|Silo Burger with Coleslaw and Fries|
D.C.'s Penn Quarter and Chinatown are bustling neighborhoods full of an expanding lineup of interesting lunch options catering to both the office workers and tourists that fill sidewalks at midday. It can be fun, but for a quieter lunchtime outing I find myself headed instead to Mount Vernon Triangle, the up-and-coming neighborhood of expanding restaurant options just north of Chinatown.

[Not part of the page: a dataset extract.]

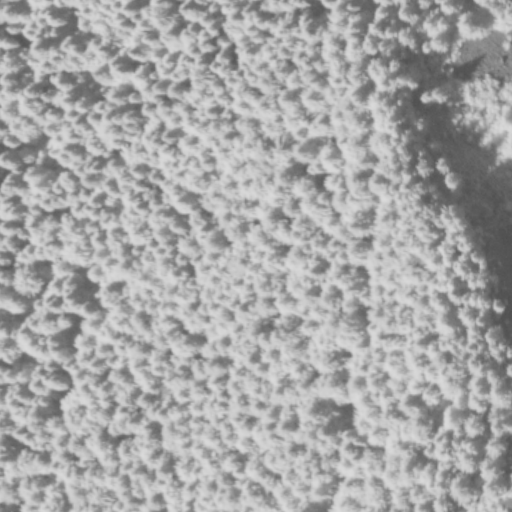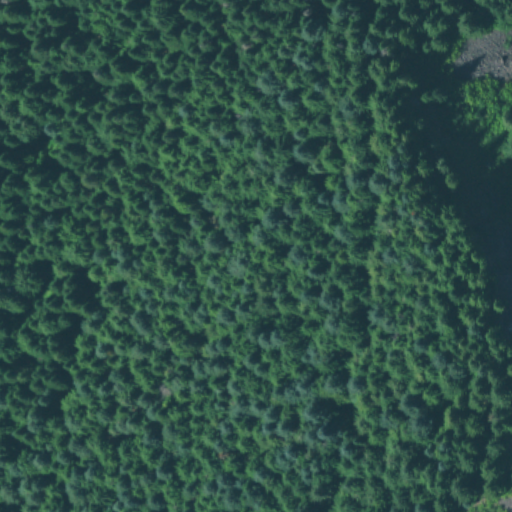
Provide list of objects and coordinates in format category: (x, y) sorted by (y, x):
road: (360, 255)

Silo is a great addition to the area. It's a beautiful, open space of exposed brick, patches of plaster, concrete floor and exposed air ducts with dark wooden furniture. Floor-to-ceiling windows on the street side and skylights in the back keep natural light filtering throughout the whole restaurant, preventing it from feeling cavern-like. If you like restaurant design that's simple and minimal, this is a nice example.
|Silo's cool minimal-industrial interior; photo courtesy of BadWolf DC, a blog about D.C. news, restaurants, events and more.|
The minimalism extends to the lunch menu. It's a short selection of starters, salads and sandwiches, but one that shows some good thought as well. Finding something I'm in the mood for has never been a problem at Silo, and I've enjoyed everything I've sampled, although, as I'll point out there are little tweaks I think would make some of the dishes even stronger.
|Vegan Carrot-Butternut Squash Curry Soup|
|Kohlrabi Soup with Bacon|
|Mâche Salad with Mushrooms, Goat Cheese, Hazelnuts and Quail Egg|
|Spinach-Arugula Salad with Apples, Beets and Grapefruit|
Silo is closed on Monday but open for lunch the rest of the week and does a brunch on weekends, as well as dinner nightly from Tuesday through Sunday. I haven't been to Silo for dinner, and Washington Post critic Tom Sietsema's First Bite wasn't particularly positive. But expectations for lunch can be different than for dinner, and I wouldn't hesitate to return to Silo, especially if they change the menu soon for spring. Chef George Vetsch, formerly of C.F. Folks, had been working the kitchen when Silo opened but departed recently, leaving sous chef Calvin Di Giovanni at the helm. With the Swiss Vetsch out, it will be interesting to see if Silo retains its "modern American cuisine with a Swiss/French twist" or changes course a bit.